First it is economical with the truth saying this document has been drawn up with the agreement of GPs. There was precious little involvement of GPs in the development of the plan and none that I am aware of in producing this document as output.
Significantly and rather hidden within this STP (Document B2) there is a link to another plan that for a General Practice Sustainability and Transformation Delivery Programme(GPSTDP). A plan we are told that will solve the problems in General Practice but without containing any detail. The absence of this GPSTDP, which, incidentally, is being drawn up by NHSE without the input of the General Practitioners it claims to sustain, is another omission that undermines the credibility of this STP.
The plan on a page is deficient as it fails to acknowledge the enormous workforce crisis of rapidly falling GP numbers and there is magical thinking around the skill mix that might replace them. So when it then mentions General Practice being able to just absorb 12% increase in demand it feels like a slap in the face. Magical thinking is again expressed in the idea that a 27% reduction in GP activity can be delivered in the real world- this number was drawn from a study where GPs were asked after they had seen the patient whether they could have been managed by a non-GP.
Practices will move out of their premises, bizarrely labeled as unfit for purpose by this STP, bizarrely because our area actually comes out very well when inspected by CQC, into smart new hubs which will have descended into the centre of natural communities from cloud cuckoo land.
General practice is by implication also unfit for purpose by virtue of being too small which ignores the fact that the big chunk of money spent in general practice is in the cost of the consultation. There is NO EVIDENCE that scale or as far as I am aware skill mix, delivers general medical practice consultations at lower cost. Savings may be achieved through collaborative working and may be worth having but they are marginal and lets not delude ourselves that they will solve the problem that we face: the underfunding of core General Practice.

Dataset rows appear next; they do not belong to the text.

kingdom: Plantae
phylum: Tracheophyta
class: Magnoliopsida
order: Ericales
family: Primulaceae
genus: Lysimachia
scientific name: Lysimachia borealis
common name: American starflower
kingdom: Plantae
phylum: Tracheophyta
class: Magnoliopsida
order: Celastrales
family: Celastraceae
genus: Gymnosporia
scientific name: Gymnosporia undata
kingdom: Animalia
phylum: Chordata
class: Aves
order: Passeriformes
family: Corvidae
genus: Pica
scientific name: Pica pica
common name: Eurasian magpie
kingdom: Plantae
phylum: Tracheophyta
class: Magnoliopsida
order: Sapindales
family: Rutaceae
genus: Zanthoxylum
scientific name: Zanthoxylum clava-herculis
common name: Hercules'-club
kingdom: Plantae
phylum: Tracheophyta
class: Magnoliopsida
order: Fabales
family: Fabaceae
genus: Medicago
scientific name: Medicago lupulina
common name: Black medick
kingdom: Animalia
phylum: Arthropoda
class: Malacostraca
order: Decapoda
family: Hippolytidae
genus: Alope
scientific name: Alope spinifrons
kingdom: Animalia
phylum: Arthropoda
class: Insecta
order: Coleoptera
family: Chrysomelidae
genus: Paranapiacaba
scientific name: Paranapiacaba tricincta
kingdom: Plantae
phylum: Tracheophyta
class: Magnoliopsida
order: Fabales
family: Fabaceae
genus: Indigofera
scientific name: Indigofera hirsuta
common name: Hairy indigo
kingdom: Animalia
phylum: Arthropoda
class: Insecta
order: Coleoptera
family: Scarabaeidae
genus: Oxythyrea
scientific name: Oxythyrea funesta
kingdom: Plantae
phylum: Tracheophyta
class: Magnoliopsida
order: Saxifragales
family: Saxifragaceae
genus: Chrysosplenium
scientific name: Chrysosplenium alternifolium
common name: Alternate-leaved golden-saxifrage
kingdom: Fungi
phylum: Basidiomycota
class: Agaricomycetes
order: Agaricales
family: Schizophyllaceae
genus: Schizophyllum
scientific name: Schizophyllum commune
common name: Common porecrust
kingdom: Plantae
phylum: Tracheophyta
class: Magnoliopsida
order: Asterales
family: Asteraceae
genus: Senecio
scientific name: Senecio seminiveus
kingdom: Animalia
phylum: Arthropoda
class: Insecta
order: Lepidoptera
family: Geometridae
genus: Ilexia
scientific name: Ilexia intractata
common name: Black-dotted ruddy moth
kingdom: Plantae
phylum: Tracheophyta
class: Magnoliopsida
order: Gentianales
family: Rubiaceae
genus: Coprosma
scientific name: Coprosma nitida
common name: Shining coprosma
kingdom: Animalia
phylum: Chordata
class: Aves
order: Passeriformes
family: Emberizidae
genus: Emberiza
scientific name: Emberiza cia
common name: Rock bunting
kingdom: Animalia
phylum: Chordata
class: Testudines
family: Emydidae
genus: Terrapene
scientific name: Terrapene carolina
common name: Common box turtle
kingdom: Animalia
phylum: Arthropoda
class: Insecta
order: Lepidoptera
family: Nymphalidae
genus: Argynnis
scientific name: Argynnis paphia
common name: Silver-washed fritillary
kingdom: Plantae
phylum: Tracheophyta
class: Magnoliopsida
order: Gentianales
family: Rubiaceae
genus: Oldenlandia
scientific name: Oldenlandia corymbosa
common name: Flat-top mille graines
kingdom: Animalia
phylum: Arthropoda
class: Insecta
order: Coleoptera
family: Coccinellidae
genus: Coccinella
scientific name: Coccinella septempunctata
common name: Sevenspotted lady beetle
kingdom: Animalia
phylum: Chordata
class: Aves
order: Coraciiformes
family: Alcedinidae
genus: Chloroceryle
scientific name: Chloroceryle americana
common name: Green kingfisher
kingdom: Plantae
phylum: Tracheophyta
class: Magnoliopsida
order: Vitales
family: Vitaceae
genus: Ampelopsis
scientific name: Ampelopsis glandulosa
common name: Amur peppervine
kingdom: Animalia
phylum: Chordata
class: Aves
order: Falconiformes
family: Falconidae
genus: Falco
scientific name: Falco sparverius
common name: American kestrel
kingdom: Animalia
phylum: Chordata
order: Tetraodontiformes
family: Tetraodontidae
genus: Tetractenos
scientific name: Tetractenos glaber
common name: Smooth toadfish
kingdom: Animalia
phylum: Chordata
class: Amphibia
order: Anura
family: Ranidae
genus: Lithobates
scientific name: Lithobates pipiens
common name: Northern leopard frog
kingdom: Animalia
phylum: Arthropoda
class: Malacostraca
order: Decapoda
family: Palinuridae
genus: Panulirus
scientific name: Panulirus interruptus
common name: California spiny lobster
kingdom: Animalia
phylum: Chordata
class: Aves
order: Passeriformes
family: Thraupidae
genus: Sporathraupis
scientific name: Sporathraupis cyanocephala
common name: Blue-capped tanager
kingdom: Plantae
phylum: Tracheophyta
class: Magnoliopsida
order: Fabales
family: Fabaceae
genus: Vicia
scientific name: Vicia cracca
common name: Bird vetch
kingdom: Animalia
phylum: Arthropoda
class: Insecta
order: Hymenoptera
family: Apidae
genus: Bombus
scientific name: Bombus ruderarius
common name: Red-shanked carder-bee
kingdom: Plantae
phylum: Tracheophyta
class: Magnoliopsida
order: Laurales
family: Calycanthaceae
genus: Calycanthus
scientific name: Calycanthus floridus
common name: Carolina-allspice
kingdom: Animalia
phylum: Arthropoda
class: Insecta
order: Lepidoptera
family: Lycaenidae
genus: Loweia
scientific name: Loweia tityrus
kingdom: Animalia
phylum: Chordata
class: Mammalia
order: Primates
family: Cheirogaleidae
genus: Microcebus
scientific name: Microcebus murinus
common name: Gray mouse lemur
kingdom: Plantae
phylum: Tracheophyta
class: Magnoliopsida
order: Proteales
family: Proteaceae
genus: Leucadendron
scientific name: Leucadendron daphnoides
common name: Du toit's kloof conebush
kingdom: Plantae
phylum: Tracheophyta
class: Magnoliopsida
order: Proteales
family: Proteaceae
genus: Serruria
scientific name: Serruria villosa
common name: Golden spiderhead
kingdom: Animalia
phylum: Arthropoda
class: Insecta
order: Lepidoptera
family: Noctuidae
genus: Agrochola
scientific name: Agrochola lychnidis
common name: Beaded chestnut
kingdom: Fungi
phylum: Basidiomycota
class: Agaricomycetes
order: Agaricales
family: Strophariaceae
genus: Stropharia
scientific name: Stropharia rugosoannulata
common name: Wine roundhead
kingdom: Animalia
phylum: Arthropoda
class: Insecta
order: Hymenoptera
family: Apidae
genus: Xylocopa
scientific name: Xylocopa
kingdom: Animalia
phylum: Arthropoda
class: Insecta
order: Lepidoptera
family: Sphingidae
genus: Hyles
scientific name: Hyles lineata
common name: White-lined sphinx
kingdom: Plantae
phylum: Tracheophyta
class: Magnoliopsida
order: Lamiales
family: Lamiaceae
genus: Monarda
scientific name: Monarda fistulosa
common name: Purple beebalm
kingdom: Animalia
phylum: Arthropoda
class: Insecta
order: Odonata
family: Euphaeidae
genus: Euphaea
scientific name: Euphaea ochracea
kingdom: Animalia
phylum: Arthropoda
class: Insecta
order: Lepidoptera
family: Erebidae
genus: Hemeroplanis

So what can we take forward? Well the plan has
- Identified a number of clinical area that it wants to work on
- Decided to deliver services in the community moving them out of hospital as it is likely to be more cost effective
- That prevention may reduce costs (at least in the short term)
- Self care is a low cost underused intervention
- That technology is an enabler of new ways of working
- That working together is necessary both strategically and locally to achieve increased efficiency
The plan needs urgent revision and must now:
- Be honest
- Be simplified
- Have a clear vision
- Have SMART goals
- Have its infrastructure needs defined
- Have funding and resources clearly identified
- Have clear governance
If it is to work it requires effective GP engagement and must:
- Have independent GPs lead and draw up theGeneral Practice Sustainability and Transformation Delivery Programme- supported by NHSE
- Have General Practitioner provider representation at the highest level of leadership of the STP funded by the program
- Have General Practitioner provider representation on every work-stream that impacts primary care which should be funded by the program
Finally it requires NHS England to give the STP horse its head, which means NHS England must both let go of the reins and take off the blinkers.
If these changes do not happen then the BNSSG Sustainability and Transformation Plan will remain a plan for the blind to lead the blind with the edge of a cliff dangerously at our feet. If we fall many of us, and our patients may not survive.